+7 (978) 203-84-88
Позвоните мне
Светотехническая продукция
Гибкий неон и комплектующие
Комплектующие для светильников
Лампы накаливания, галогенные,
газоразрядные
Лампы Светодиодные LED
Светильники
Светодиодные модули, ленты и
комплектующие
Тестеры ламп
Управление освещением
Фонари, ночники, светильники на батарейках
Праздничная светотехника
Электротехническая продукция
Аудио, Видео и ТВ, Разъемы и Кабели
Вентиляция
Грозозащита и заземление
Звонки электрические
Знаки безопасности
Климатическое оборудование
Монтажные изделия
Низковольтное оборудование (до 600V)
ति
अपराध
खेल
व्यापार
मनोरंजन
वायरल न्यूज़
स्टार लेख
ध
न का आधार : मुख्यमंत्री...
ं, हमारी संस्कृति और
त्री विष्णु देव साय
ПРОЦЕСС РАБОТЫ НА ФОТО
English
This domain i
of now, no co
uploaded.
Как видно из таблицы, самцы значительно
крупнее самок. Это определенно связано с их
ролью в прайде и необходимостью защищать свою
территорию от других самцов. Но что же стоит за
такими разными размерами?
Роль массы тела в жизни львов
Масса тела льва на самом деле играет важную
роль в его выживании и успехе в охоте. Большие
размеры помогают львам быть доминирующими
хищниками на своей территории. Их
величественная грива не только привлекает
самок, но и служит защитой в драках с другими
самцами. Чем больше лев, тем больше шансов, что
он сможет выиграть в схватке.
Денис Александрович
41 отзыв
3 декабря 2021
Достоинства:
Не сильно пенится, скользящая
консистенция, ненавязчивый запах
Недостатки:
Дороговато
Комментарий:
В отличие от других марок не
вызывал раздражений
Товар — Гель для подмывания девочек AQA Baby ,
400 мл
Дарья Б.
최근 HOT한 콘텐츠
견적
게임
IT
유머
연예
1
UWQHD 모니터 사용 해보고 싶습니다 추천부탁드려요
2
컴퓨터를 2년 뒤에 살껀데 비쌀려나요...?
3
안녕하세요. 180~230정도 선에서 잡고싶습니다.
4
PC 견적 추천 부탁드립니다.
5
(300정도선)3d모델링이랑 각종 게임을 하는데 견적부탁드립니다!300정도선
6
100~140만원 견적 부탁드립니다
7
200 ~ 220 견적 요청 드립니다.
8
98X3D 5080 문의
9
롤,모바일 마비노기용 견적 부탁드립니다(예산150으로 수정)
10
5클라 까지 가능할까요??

AIM OF THE TASK: Please go through the data above and copy each line containing the word "продукция".

RESULT BELOW:
Светотехническая продукция
Электротехническая продукция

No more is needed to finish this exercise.